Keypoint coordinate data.
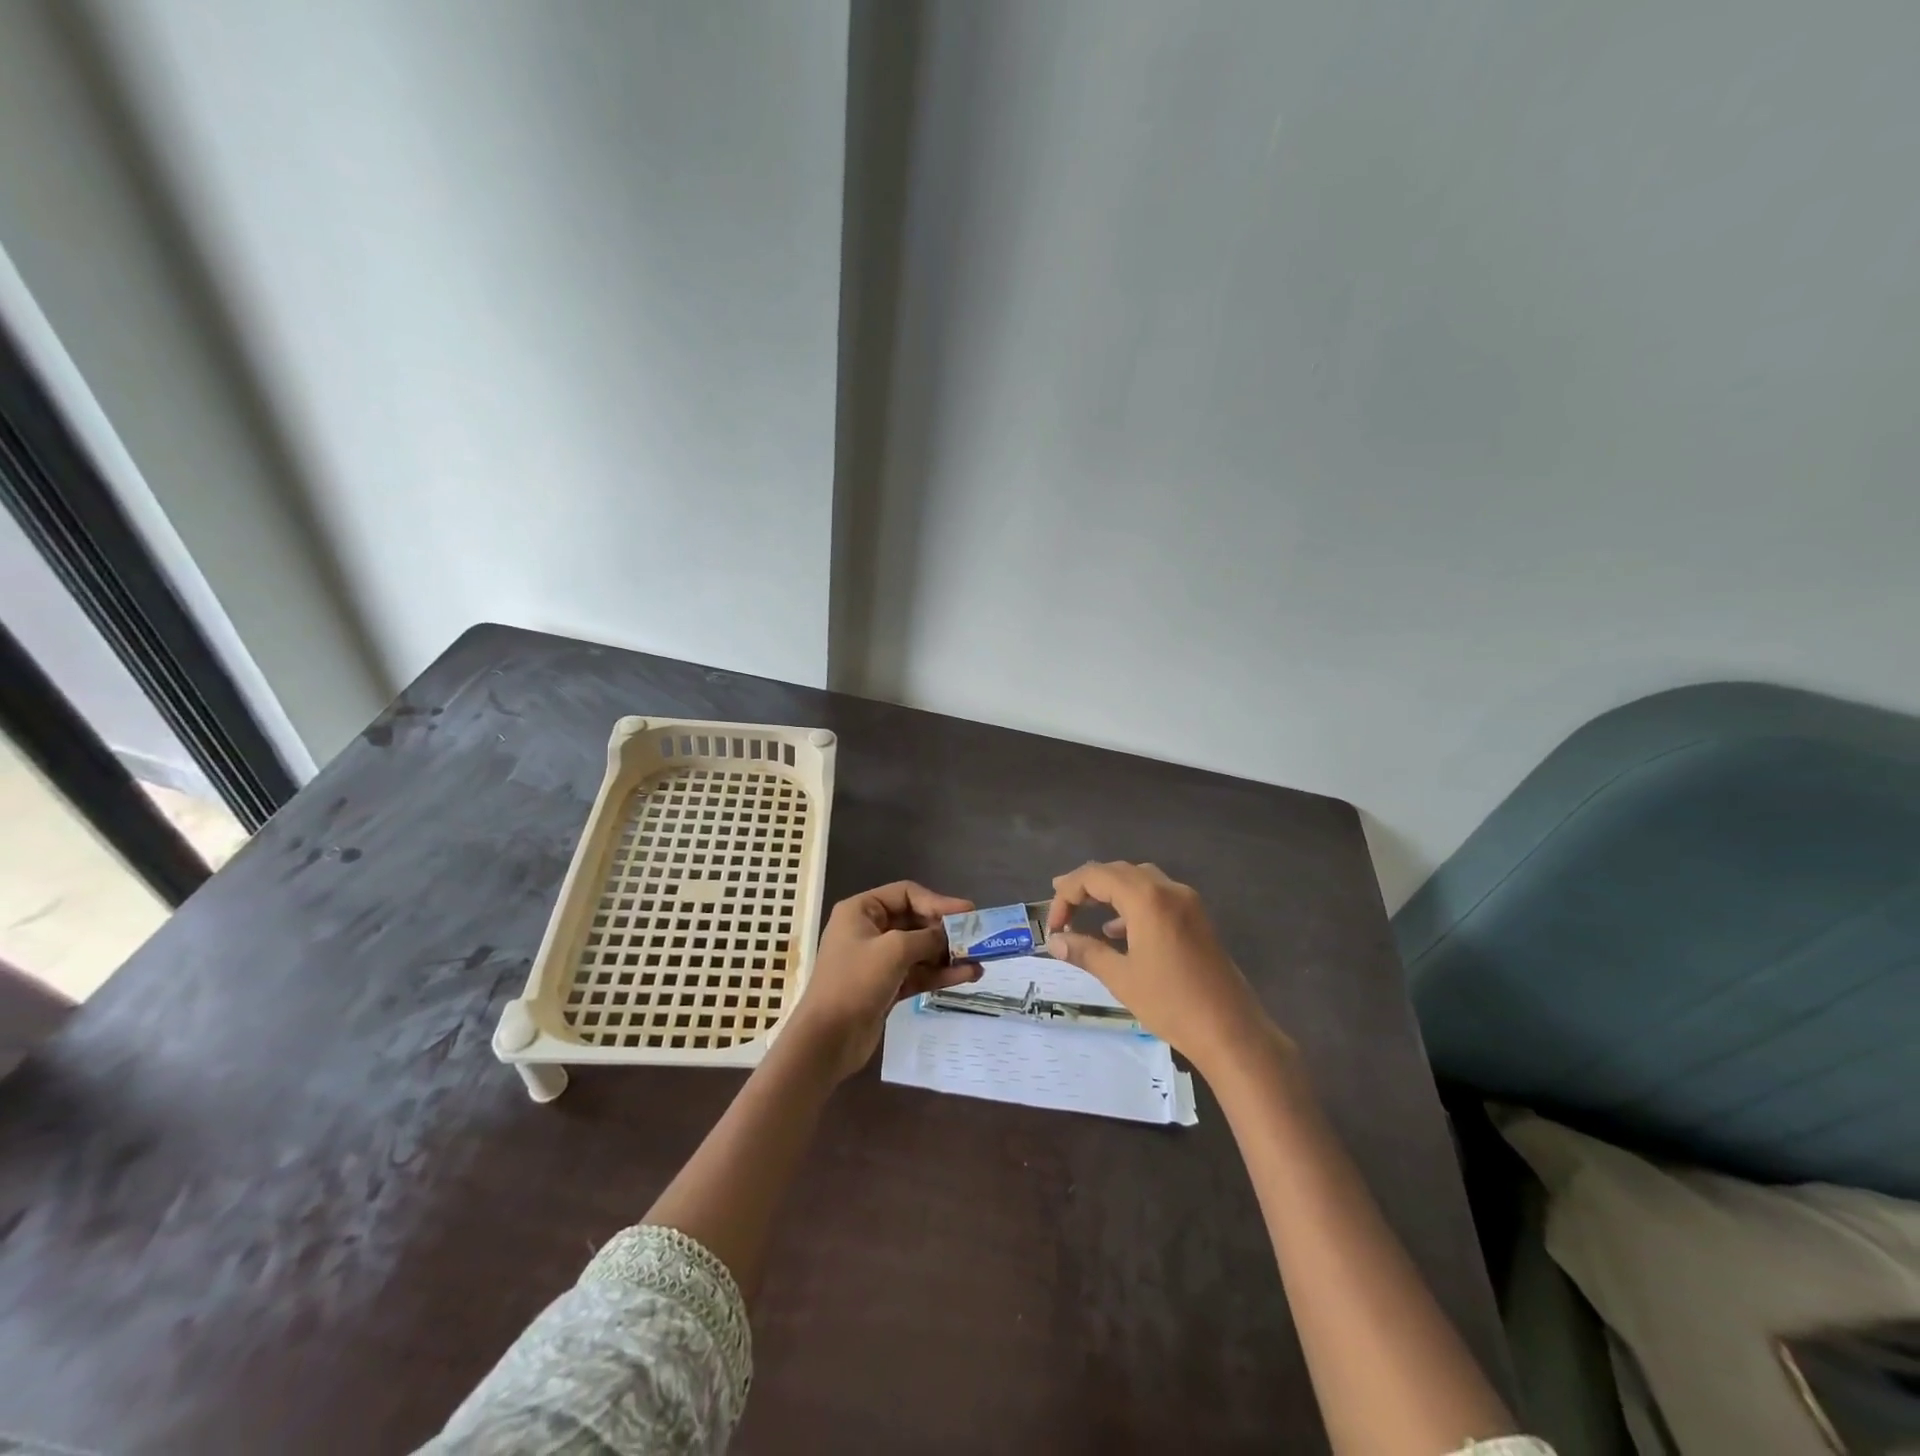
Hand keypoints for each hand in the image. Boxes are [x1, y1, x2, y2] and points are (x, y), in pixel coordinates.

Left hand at [784, 881, 981, 1081]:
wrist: (828, 1039)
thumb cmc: (855, 982)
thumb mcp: (894, 950)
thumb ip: (927, 938)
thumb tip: (950, 937)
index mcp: (861, 910)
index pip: (906, 894)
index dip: (938, 901)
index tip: (968, 913)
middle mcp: (869, 930)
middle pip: (916, 921)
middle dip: (946, 930)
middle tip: (977, 938)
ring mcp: (878, 960)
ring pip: (920, 950)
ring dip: (948, 955)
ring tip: (979, 961)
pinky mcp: (887, 986)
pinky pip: (918, 972)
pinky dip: (940, 973)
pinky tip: (967, 976)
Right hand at [1046, 861, 1284, 1074]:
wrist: (1232, 1031)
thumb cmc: (1171, 1003)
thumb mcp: (1121, 978)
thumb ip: (1085, 952)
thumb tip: (1054, 942)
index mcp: (1147, 899)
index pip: (1095, 876)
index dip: (1067, 894)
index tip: (1054, 926)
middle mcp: (1169, 890)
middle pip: (1118, 871)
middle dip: (1086, 886)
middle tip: (1061, 908)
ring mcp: (1187, 902)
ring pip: (1139, 880)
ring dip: (1110, 892)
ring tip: (1085, 914)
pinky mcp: (1197, 918)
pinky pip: (1158, 896)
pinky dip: (1133, 904)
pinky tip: (1119, 931)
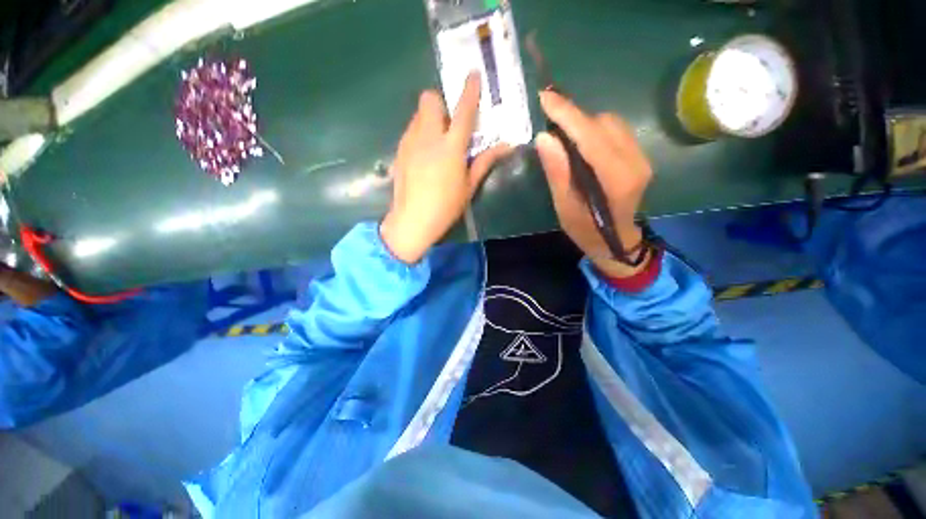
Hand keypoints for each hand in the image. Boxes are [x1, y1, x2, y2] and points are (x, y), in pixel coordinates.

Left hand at [381, 73, 509, 263]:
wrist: (412, 221)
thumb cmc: (446, 207)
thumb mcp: (469, 186)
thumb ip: (485, 162)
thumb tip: (506, 146)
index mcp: (451, 147)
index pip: (463, 110)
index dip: (470, 90)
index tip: (473, 75)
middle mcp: (428, 137)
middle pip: (429, 99)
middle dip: (441, 104)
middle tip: (450, 124)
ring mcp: (410, 143)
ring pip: (418, 114)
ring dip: (430, 119)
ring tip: (437, 142)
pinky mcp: (399, 151)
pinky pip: (410, 130)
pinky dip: (419, 133)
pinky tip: (424, 155)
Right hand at [536, 91, 652, 278]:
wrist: (616, 241)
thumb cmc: (585, 230)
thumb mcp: (565, 207)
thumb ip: (557, 172)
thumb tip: (544, 137)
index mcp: (616, 179)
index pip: (591, 136)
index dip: (567, 114)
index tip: (545, 97)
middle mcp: (635, 162)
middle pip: (603, 124)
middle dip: (574, 117)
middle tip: (549, 120)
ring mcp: (641, 157)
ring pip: (610, 123)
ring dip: (584, 123)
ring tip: (562, 133)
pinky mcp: (639, 156)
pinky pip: (615, 130)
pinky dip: (593, 129)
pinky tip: (580, 141)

Activity.
Word for word, copy the lines from the one with "index pip: (1095, 876)" through the end of the entries above, and do not include any picture.

Answer to this problem.
index pip: (1095, 876)
index dip: (1067, 894)
index tip: (1054, 926)
middle mcp: (1169, 890)
middle pip: (1118, 871)
middle dip: (1086, 886)
middle tip: (1061, 908)
ring mcp: (1187, 902)
ring pip: (1139, 880)
ring dip: (1110, 892)
ring tip: (1085, 914)
pinky mcp: (1197, 918)
pinky pip: (1158, 896)
pinky dip: (1133, 904)
pinky tip: (1119, 931)
Hand keypoints for each hand in the image. Boxes are [x1, y1, x2, y2] and points are (x, y), in pixel coordinates.

Left hand at [381, 73, 509, 263]:
wrist: (412, 221)
thumb cmc: (446, 207)
thumb mcp: (469, 186)
thumb ip: (485, 162)
thumb tip: (506, 146)
index mcp: (451, 147)
index pip: (463, 110)
index dip: (470, 90)
index tip: (473, 75)
middle mcp: (428, 137)
middle pip: (429, 99)
middle dip: (441, 104)
middle tip: (450, 124)
ring mcp: (410, 143)
ring pip: (418, 114)
ring dip: (430, 119)
ring tip: (437, 142)
pinky mcp: (399, 151)
pinky pip: (410, 130)
pinky dip: (419, 133)
pinky tip: (424, 155)
Right hand at [536, 91, 652, 278]:
wrist: (616, 241)
thumb cmc: (585, 230)
thumb mcp: (565, 207)
thumb ip: (557, 172)
thumb tip: (544, 137)
index mcp: (616, 179)
index pip: (591, 136)
index dip: (567, 114)
index tip: (545, 97)
middle mcp: (635, 162)
middle pip: (603, 124)
middle dip: (574, 117)
middle tip: (549, 120)
ring mcp: (641, 157)
ring pip: (610, 123)
ring dip: (584, 123)
ring tip: (562, 133)
pinky mcp: (639, 156)
pinky pip: (615, 130)
pinky dip: (593, 129)
pinky tip: (580, 141)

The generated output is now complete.